Autoría: Eneko Arrondo
Fuente: Ecomandanga
La población humana, al menos de momento, sigue creciendo y, a golpe de revolución tecnológica, nuestro modo de vida se ha vuelto cada vez más urbano modificando nuestra relación con el medio natural. En este contexto se producen, especialmente en los países occidentales, dos fenómenos antagónicos pero simultáneos y que son igualmente imparables.

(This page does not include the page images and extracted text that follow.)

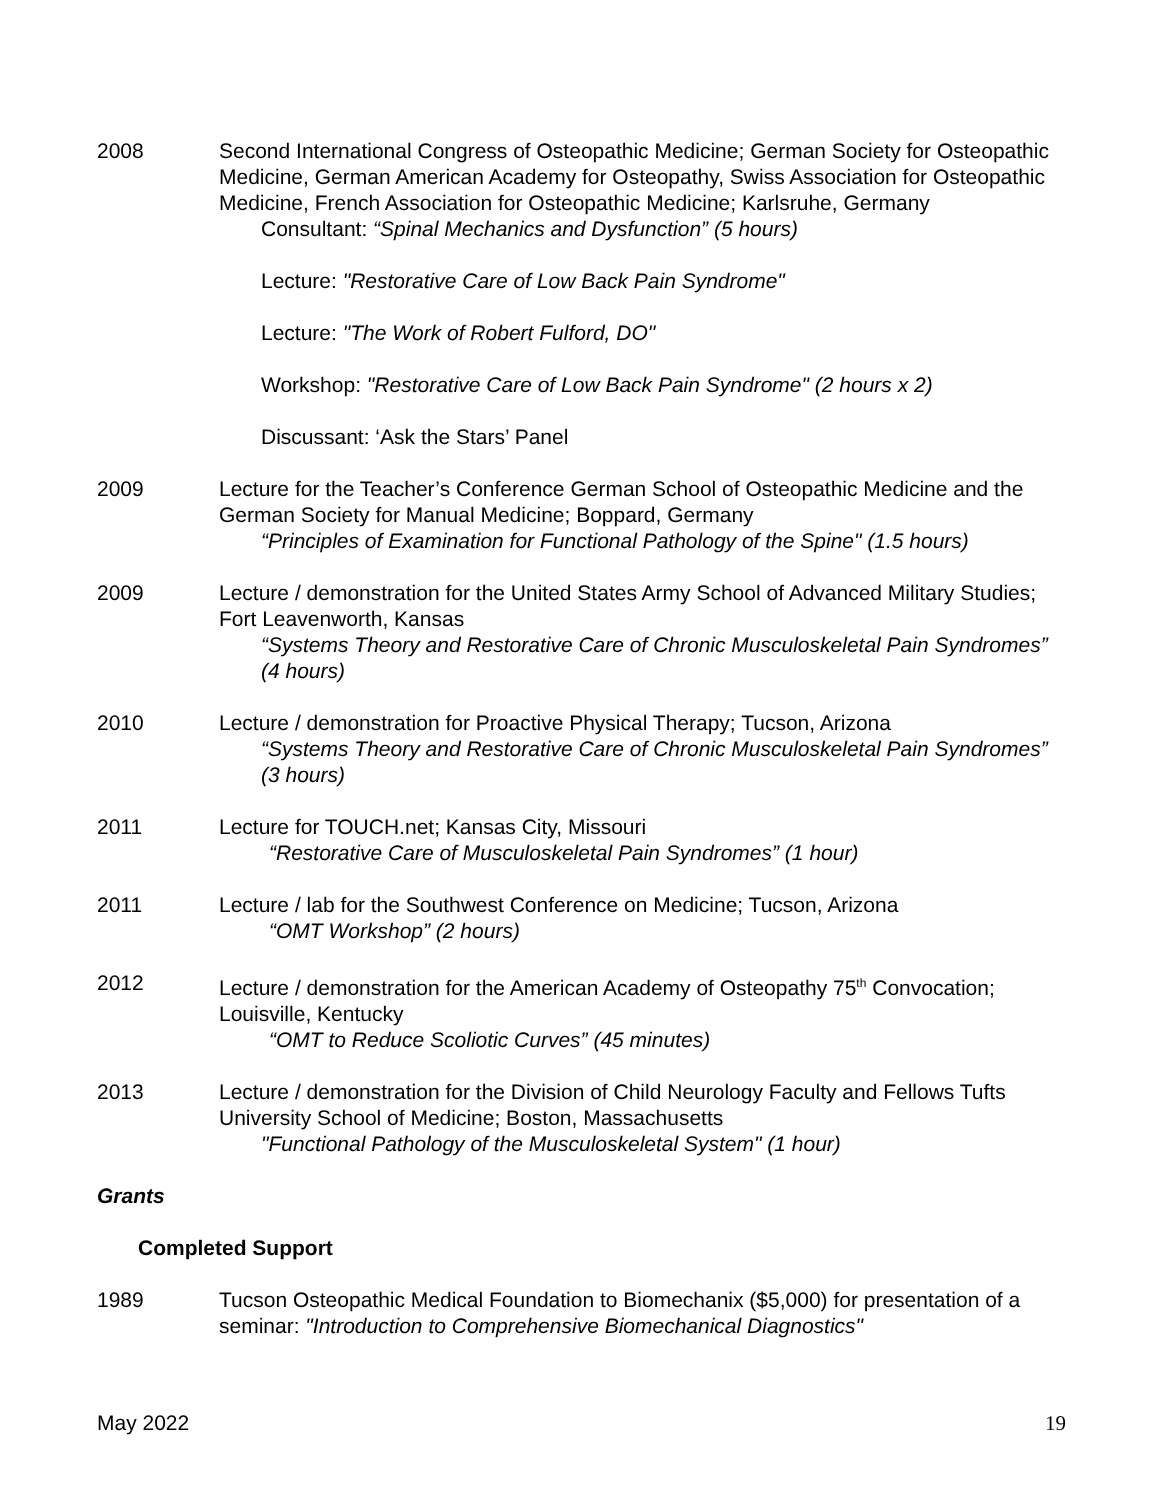2008 Second International Congress of Osteopathic Medicine; German Society for Osteopathic Medicine, German American Academy for Osteopathy, Swiss Association for Osteopathic Medicine, French Association for Osteopathic Medicine; Karlsruhe, Germany
Consultant: “Spinal Mechanics and Dysfunction” (5 hours)
Lecture: "Restorative Care of Low Back Pain Syndrome"
Lecture: "The Work of Robert Fulford, DO"
Workshop: "Restorative Care of Low Back Pain Syndrome" (2 hours x 2)
Discussant: ‘Ask the Stars’ Panel
2009 Lecture for the Teacher’s Conference German School of Osteopathic Medicine and the German Society for Manual Medicine; Boppard, Germany
“Principles of Examination for Functional Pathology of the Spine" (1.5 hours)
2009 Lecture / demonstration for the United States Army School of Advanced Military Studies; Fort Leavenworth, Kansas
“Systems Theory and Restorative Care of Chronic Musculoskeletal Pain Syndromes” (4 hours)
2010 Lecture / demonstration for Proactive Physical Therapy; Tucson, Arizona
“Systems Theory and Restorative Care of Chronic Musculoskeletal Pain Syndromes” (3 hours)
2011 Lecture for TOUCH.net; Kansas City, Missouri
“Restorative Care of Musculoskeletal Pain Syndromes” (1 hour)
2011 Lecture / lab for the Southwest Conference on Medicine; Tucson, Arizona
“OMT Workshop” (2 hours)
2012 Lecture / demonstration for the American Academy of Osteopathy 75<sup>th</sup> Convocation; Louisville, Kentucky
“OMT to Reduce Scoliotic Curves” (45 minutes)
2013 Lecture / demonstration for the Division of Child Neurology Faculty and Fellows Tufts University School of Medicine; Boston, Massachusetts
"Functional Pathology of the Musculoskeletal System" (1 hour)
Grants
Completed Support
1989 Tucson Osteopathic Medical Foundation to Biomechanix ($5,000) for presentation of a seminar: "Introduction to Comprehensive Biomechanical Diagnostics"
May 2022 19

En primer lugar, en determinadas regiones, los humanos intensifican el uso que hacen de los recursos naturales. De esta forma, las ciudades se expanden, aumenta la cantidad de suelo destinado a usos industriales, la superficie dedicada a la producción de alimentos de forma intensiva crece, y se propagan los cultivos en regadío o bajo plástico a la par que se incrementa el tamaño y el número de granjas ganaderas estabuladas. En estas áreas, el componente natural ha sido prácticamente extirpado y solo queda impulsar la mitigación de ciertos impactos graves como la contaminación de suelos, aire o agua.
En el extremo contrario, las zonas más inaccesibles e improductivas, como las áreas de alta montaña, están siendo abandonadas y la actividad humana se reduce o incluso desaparece. A este fenómeno se le conoce popularmente como rewilding (renaturalización en castellano), si bien este es un término polémico ya que se ha utilizado para definir escenarios muy diferentes bajo el cual se han amparado incluso proyectos cuyos objetivos distan mucho de la conservación medioambiental. Para evitar esta controversia, este texto se apoya en dicho concepto para referirse exclusivamente al proceso de abandono rural, dejando para otra ocasión la homérica tarea de establecer qué es y qué no es el famoso rewilding. No cabe duda de que el abandono rural conlleva beneficios para la biodiversidad. Por ejemplo, la desaparición de actividades humanas como la ganadería genera un nicho vacío para aquellas especies que, por una u otra razón, han sido perseguidas activamente por nuestra especie, como es el caso de muchos ungulados y grandes carnívoros . No obstante, el abandono no es la panacea de la conservación medioambiental y entraña sus propios riesgos. Siguiendo con los ejemplos anteriores, la proliferación de ungulados puede generar una situación de sobreabundancia si no va acompañada de un incremento similar en las poblaciones de sus depredadores naturales como los lobos. Sin embargo, la vuelta de esos depredadores puede generar conflictos con la población rural remanente que no pueden ser obviados. En cuanto a la vegetación, el abandono supone el desarrollo de formaciones vegetales arbustivas y conlleva la acumulación de combustible ante un posible incendio. Este punto es de especial gravedad en el actual contexto de cambio climático donde la virulencia de los incendios forestales se prevé que aumente.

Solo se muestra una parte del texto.